**Records provided**:

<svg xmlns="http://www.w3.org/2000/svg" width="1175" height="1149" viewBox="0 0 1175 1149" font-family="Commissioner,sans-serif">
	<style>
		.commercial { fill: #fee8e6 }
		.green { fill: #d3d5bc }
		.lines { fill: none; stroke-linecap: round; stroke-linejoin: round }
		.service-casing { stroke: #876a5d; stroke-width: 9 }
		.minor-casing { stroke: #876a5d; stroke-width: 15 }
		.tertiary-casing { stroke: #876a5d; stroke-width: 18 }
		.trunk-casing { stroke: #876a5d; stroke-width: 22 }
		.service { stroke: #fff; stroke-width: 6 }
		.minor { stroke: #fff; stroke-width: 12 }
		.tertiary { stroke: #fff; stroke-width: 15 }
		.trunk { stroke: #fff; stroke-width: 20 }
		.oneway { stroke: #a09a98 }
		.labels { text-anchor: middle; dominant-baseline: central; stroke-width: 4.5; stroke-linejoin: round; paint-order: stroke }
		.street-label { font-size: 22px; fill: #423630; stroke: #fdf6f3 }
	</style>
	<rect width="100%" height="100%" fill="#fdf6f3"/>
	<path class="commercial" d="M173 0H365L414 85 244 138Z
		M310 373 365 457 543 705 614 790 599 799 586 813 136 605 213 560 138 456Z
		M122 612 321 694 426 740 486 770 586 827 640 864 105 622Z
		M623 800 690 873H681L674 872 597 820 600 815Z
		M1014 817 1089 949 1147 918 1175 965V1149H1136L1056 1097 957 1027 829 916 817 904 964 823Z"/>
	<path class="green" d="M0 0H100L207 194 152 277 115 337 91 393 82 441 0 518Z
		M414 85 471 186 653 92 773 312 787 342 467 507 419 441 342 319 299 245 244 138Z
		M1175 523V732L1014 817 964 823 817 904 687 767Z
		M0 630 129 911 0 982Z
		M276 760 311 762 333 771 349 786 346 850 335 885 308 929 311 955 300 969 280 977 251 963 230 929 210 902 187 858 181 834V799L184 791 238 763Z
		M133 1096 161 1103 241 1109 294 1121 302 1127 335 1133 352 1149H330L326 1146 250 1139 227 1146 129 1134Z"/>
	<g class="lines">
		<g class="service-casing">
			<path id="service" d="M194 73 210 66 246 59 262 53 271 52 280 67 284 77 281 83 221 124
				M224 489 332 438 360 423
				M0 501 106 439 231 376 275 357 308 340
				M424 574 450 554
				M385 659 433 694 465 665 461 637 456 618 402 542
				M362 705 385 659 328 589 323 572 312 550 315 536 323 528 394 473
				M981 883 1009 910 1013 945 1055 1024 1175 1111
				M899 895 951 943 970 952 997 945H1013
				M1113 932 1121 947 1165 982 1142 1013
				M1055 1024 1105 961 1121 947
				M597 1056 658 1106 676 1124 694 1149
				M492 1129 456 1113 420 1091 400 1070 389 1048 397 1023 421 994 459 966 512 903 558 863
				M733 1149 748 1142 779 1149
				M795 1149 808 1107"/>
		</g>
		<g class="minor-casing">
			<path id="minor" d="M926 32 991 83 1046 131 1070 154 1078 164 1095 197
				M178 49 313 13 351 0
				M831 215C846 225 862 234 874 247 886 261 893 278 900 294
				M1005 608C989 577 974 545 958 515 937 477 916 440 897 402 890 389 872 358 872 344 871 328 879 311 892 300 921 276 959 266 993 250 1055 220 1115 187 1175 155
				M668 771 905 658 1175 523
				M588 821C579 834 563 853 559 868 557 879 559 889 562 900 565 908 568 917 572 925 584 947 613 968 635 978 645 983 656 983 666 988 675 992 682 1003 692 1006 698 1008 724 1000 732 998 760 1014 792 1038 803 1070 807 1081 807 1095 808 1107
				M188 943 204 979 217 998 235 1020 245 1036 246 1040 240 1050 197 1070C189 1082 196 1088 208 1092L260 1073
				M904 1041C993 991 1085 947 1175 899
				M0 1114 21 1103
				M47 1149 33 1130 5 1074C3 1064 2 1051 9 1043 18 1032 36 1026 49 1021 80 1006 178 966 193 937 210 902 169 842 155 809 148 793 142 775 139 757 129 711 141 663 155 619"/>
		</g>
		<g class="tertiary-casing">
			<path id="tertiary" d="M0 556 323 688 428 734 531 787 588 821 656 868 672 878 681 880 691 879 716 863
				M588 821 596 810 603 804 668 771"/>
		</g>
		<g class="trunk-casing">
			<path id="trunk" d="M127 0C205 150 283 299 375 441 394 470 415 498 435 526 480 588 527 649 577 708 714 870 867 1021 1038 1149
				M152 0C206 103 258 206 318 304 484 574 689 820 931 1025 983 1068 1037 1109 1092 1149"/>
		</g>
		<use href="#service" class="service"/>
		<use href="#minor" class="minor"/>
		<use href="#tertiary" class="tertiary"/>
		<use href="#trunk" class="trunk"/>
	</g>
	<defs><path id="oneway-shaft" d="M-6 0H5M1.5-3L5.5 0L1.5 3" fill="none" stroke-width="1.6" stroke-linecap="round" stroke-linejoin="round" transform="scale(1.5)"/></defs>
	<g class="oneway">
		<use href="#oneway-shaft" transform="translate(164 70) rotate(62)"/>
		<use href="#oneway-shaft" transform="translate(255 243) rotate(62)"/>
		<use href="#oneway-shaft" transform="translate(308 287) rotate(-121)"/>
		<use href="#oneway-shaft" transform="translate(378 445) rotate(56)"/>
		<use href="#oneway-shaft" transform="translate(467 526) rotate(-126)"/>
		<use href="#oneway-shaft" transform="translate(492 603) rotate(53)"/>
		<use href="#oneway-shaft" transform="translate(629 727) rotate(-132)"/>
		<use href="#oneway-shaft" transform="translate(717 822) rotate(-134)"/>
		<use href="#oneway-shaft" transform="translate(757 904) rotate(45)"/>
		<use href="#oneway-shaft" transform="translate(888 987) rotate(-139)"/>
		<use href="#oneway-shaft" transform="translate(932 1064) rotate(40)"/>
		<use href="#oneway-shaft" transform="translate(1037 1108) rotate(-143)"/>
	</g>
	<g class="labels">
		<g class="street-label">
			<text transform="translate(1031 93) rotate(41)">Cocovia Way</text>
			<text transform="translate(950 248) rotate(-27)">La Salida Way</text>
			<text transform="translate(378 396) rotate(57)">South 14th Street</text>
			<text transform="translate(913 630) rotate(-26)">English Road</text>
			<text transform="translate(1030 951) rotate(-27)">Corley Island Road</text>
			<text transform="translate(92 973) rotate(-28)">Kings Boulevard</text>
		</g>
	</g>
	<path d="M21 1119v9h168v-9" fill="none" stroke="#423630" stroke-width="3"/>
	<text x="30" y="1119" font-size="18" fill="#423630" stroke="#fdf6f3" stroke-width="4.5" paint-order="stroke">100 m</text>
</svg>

**Work task**:
The data above needs retyping. Reproduce each line exactly.

**Answer to this problem**:
<svg xmlns="http://www.w3.org/2000/svg" width="1175" height="1149" viewBox="0 0 1175 1149" font-family="Commissioner,sans-serif">
	<style>
		.commercial { fill: #fee8e6 }
		.green { fill: #d3d5bc }
		.lines { fill: none; stroke-linecap: round; stroke-linejoin: round }
		.service-casing { stroke: #876a5d; stroke-width: 9 }
		.minor-casing { stroke: #876a5d; stroke-width: 15 }
		.tertiary-casing { stroke: #876a5d; stroke-width: 18 }
		.trunk-casing { stroke: #876a5d; stroke-width: 22 }
		.service { stroke: #fff; stroke-width: 6 }
		.minor { stroke: #fff; stroke-width: 12 }
		.tertiary { stroke: #fff; stroke-width: 15 }
		.trunk { stroke: #fff; stroke-width: 20 }
		.oneway { stroke: #a09a98 }
		.labels { text-anchor: middle; dominant-baseline: central; stroke-width: 4.5; stroke-linejoin: round; paint-order: stroke }
		.street-label { font-size: 22px; fill: #423630; stroke: #fdf6f3 }
	</style>
	<rect width="100%" height="100%" fill="#fdf6f3"/>
	<path class="commercial" d="M173 0H365L414 85 244 138Z
		M310 373 365 457 543 705 614 790 599 799 586 813 136 605 213 560 138 456Z
		M122 612 321 694 426 740 486 770 586 827 640 864 105 622Z
		M623 800 690 873H681L674 872 597 820 600 815Z
		M1014 817 1089 949 1147 918 1175 965V1149H1136L1056 1097 957 1027 829 916 817 904 964 823Z"/>
	<path class="green" d="M0 0H100L207 194 152 277 115 337 91 393 82 441 0 518Z
		M414 85 471 186 653 92 773 312 787 342 467 507 419 441 342 319 299 245 244 138Z
		M1175 523V732L1014 817 964 823 817 904 687 767Z
		M0 630 129 911 0 982Z
		M276 760 311 762 333 771 349 786 346 850 335 885 308 929 311 955 300 969 280 977 251 963 230 929 210 902 187 858 181 834V799L184 791 238 763Z
		M133 1096 161 1103 241 1109 294 1121 302 1127 335 1133 352 1149H330L326 1146 250 1139 227 1146 129 1134Z"/>
	<g class="lines">
		<g class="service-casing">
			<path id="service" d="M194 73 210 66 246 59 262 53 271 52 280 67 284 77 281 83 221 124
				M224 489 332 438 360 423
				M0 501 106 439 231 376 275 357 308 340
				M424 574 450 554
				M385 659 433 694 465 665 461 637 456 618 402 542
				M362 705 385 659 328 589 323 572 312 550 315 536 323 528 394 473
				M981 883 1009 910 1013 945 1055 1024 1175 1111
				M899 895 951 943 970 952 997 945H1013
				M1113 932 1121 947 1165 982 1142 1013
				M1055 1024 1105 961 1121 947
				M597 1056 658 1106 676 1124 694 1149
				M492 1129 456 1113 420 1091 400 1070 389 1048 397 1023 421 994 459 966 512 903 558 863
				M733 1149 748 1142 779 1149
				M795 1149 808 1107"/>
		</g>
		<g class="minor-casing">
			<path id="minor" d="M926 32 991 83 1046 131 1070 154 1078 164 1095 197
				M178 49 313 13 351 0
				M831 215C846 225 862 234 874 247 886 261 893 278 900 294
				M1005 608C989 577 974 545 958 515 937 477 916 440 897 402 890 389 872 358 872 344 871 328 879 311 892 300 921 276 959 266 993 250 1055 220 1115 187 1175 155
				M668 771 905 658 1175 523
				M588 821C579 834 563 853 559 868 557 879 559 889 562 900 565 908 568 917 572 925 584 947 613 968 635 978 645 983 656 983 666 988 675 992 682 1003 692 1006 698 1008 724 1000 732 998 760 1014 792 1038 803 1070 807 1081 807 1095 808 1107
				M188 943 204 979 217 998 235 1020 245 1036 246 1040 240 1050 197 1070C189 1082 196 1088 208 1092L260 1073
				M904 1041C993 991 1085 947 1175 899
				M0 1114 21 1103
				M47 1149 33 1130 5 1074C3 1064 2 1051 9 1043 18 1032 36 1026 49 1021 80 1006 178 966 193 937 210 902 169 842 155 809 148 793 142 775 139 757 129 711 141 663 155 619"/>
		</g>
		<g class="tertiary-casing">
			<path id="tertiary" d="M0 556 323 688 428 734 531 787 588 821 656 868 672 878 681 880 691 879 716 863
				M588 821 596 810 603 804 668 771"/>
		</g>
		<g class="trunk-casing">
			<path id="trunk" d="M127 0C205 150 283 299 375 441 394 470 415 498 435 526 480 588 527 649 577 708 714 870 867 1021 1038 1149
				M152 0C206 103 258 206 318 304 484 574 689 820 931 1025 983 1068 1037 1109 1092 1149"/>
		</g>
		<use href="#service" class="service"/>
		<use href="#minor" class="minor"/>
		<use href="#tertiary" class="tertiary"/>
		<use href="#trunk" class="trunk"/>
	</g>
	<defs><path id="oneway-shaft" d="M-6 0H5M1.5-3L5.5 0L1.5 3" fill="none" stroke-width="1.6" stroke-linecap="round" stroke-linejoin="round" transform="scale(1.5)"/></defs>
	<g class="oneway">
		<use href="#oneway-shaft" transform="translate(164 70) rotate(62)"/>
		<use href="#oneway-shaft" transform="translate(255 243) rotate(62)"/>
		<use href="#oneway-shaft" transform="translate(308 287) rotate(-121)"/>
		<use href="#oneway-shaft" transform="translate(378 445) rotate(56)"/>
		<use href="#oneway-shaft" transform="translate(467 526) rotate(-126)"/>
		<use href="#oneway-shaft" transform="translate(492 603) rotate(53)"/>
		<use href="#oneway-shaft" transform="translate(629 727) rotate(-132)"/>
		<use href="#oneway-shaft" transform="translate(717 822) rotate(-134)"/>
		<use href="#oneway-shaft" transform="translate(757 904) rotate(45)"/>
		<use href="#oneway-shaft" transform="translate(888 987) rotate(-139)"/>
		<use href="#oneway-shaft" transform="translate(932 1064) rotate(40)"/>
		<use href="#oneway-shaft" transform="translate(1037 1108) rotate(-143)"/>
	</g>
	<g class="labels">
		<g class="street-label">
			<text transform="translate(1031 93) rotate(41)">Cocovia Way</text>
			<text transform="translate(950 248) rotate(-27)">La Salida Way</text>
			<text transform="translate(378 396) rotate(57)">South 14th Street</text>
			<text transform="translate(913 630) rotate(-26)">English Road</text>
			<text transform="translate(1030 951) rotate(-27)">Corley Island Road</text>
			<text transform="translate(92 973) rotate(-28)">Kings Boulevard</text>
		</g>
	</g>
	<path d="M21 1119v9h168v-9" fill="none" stroke="#423630" stroke-width="3"/>
	<text x="30" y="1119" font-size="18" fill="#423630" stroke="#fdf6f3" stroke-width="4.5" paint-order="stroke">100 m</text>
</svg>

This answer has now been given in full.